IRRef pairs IR with its AST node. IRRI collects all IRRefs for batch transformations.

Each IR has a corresponding AST node. IRRef<T, TNode> holds both:

export class IRRef<T extends IR, TNode extends Node> {
constructor(
readonly ir: T, // Immutable IR
readonly node: TNode, // AST node to transform
) {
inject(IRRI).register(this) // Auto-register
}
}

When you create an IRRef, it auto-registers with IRRI and becomes discoverable.

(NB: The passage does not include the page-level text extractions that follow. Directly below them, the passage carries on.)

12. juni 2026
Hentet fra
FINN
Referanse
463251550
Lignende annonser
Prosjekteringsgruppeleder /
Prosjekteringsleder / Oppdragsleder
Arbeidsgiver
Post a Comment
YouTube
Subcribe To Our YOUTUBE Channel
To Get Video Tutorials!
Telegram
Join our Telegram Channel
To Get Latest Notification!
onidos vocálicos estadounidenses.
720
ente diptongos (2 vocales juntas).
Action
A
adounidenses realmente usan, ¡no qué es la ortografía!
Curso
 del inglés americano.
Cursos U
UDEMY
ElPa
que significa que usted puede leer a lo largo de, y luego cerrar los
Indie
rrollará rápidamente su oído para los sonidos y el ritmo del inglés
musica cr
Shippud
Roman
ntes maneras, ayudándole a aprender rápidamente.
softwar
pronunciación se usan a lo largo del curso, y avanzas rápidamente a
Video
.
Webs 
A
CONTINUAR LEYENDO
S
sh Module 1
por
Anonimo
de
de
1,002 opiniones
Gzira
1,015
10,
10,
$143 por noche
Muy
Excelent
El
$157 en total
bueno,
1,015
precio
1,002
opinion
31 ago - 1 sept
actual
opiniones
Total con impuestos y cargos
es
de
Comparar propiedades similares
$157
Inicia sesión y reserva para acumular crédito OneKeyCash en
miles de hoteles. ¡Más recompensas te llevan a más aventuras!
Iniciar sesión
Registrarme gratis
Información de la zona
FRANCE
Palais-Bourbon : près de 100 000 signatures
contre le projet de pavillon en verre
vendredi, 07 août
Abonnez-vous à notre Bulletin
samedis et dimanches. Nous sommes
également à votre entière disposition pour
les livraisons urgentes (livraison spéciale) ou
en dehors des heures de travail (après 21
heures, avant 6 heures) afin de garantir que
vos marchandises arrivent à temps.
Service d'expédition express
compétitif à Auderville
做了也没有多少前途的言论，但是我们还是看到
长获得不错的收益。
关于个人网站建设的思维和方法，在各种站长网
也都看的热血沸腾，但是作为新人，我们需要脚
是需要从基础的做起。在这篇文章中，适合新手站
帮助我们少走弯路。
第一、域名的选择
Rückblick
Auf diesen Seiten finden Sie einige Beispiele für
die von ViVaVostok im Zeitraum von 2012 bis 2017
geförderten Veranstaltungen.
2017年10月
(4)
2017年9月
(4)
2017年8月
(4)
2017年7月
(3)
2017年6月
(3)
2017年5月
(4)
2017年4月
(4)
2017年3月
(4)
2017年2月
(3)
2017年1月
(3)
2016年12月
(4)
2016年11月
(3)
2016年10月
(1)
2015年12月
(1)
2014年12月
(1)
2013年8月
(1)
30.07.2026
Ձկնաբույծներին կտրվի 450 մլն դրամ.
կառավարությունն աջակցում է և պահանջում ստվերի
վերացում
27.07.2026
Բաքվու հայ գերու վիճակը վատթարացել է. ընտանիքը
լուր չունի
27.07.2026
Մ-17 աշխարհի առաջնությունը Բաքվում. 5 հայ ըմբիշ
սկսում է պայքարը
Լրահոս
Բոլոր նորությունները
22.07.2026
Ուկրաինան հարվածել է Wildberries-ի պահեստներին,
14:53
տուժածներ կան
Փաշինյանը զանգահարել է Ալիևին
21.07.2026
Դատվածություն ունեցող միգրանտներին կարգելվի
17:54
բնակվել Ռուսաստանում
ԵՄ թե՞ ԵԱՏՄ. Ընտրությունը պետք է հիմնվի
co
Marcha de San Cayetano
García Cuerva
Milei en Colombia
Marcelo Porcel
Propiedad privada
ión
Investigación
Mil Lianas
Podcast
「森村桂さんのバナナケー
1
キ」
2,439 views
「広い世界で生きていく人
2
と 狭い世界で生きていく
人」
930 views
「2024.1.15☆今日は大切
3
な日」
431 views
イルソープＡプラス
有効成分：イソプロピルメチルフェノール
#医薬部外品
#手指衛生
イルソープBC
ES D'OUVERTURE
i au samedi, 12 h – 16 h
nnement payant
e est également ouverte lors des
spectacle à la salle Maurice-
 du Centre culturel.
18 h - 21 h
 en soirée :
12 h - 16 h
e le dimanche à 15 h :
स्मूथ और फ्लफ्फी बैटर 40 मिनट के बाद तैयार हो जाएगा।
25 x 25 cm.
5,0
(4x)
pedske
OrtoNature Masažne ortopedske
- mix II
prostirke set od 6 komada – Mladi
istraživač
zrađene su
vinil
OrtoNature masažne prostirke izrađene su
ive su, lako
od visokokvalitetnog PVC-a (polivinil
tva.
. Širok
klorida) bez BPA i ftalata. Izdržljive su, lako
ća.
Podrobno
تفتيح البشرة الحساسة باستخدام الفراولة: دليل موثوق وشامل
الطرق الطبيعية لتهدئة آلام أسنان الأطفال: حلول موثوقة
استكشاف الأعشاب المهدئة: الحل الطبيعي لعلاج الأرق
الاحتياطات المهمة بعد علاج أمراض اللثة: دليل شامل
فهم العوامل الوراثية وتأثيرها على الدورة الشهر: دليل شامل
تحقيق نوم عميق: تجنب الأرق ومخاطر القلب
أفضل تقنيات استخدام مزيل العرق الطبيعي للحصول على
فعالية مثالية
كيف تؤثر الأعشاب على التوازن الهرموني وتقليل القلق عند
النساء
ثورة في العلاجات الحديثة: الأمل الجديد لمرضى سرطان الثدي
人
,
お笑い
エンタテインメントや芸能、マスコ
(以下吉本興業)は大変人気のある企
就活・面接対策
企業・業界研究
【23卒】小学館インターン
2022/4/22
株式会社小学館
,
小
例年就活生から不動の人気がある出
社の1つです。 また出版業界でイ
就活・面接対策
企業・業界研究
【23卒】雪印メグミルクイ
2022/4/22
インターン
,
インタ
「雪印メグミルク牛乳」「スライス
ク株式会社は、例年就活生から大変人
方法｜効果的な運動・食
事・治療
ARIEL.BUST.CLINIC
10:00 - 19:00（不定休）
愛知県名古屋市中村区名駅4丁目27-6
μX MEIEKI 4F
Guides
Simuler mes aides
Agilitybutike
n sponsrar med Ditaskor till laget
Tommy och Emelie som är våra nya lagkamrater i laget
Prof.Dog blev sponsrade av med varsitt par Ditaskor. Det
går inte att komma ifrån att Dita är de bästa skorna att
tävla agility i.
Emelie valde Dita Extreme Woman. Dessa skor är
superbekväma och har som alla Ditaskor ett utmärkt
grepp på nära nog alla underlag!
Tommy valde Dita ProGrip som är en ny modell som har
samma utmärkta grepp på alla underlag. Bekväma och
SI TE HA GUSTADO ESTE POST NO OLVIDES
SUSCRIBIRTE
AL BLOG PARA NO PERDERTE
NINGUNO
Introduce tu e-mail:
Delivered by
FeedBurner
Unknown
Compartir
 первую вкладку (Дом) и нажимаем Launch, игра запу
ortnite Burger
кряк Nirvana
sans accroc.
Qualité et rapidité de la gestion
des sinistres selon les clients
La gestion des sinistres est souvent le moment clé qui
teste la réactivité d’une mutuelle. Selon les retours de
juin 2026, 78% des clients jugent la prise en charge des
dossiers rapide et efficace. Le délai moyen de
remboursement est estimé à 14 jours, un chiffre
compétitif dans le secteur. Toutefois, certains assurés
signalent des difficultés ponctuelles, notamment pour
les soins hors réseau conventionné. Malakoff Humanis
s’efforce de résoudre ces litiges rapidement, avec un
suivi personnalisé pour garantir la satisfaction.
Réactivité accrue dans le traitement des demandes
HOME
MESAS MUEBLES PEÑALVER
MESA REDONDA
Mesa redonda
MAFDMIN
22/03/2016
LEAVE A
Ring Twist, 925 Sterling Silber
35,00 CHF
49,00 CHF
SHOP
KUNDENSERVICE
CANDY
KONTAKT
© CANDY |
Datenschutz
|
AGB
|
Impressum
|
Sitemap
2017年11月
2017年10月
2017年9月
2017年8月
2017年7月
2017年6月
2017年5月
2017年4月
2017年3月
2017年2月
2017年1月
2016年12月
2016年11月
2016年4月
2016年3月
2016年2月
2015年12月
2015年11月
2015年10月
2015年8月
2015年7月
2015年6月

IRRI collects all IRRef instances during compilation:

export class IRRI {
// Query all IRs of a kind
allByKind<K extends IRKind>(kind: K): IRRef<KnownIRs[K], Node>[]
// Find single IRRef with filter
firstIrr<K extends IRKind>(kind: K, filterFn: (item: KnownIRs[K]) => boolean): IRRef<KnownIRs[K], Node> | undefined
// Get pure IR without AST (for generators)
implode<T extends IR>(irrs: IRRef<T, Node>[]): ImplodeIRRef<T>[]
}

Process all IRs of a kind at once:

const components = irri.allByKind('Component')
for (const ref of components) {
componentTransformer.transform(ref) // Has both IR and AST
}
const myButton = irri.firstIrr('Component', (comp) => comp.tag === 'my-button')
if (myButton) {
updateDecorator(myButton.node, myButton.ir)
}

For generators that don’t need AST:

const components = irri.allByKind('Component')
const pureIR = irri.implode(components) // ComponentIR[]
generateIRJSON(pureIR)

Convenience – IR and AST are together; no separate lookup needed.

Efficiency – Batch by kind enables efficient transformation: process all components once.

Clarity – Fresh IR each compilation; IRRef is purely organizational.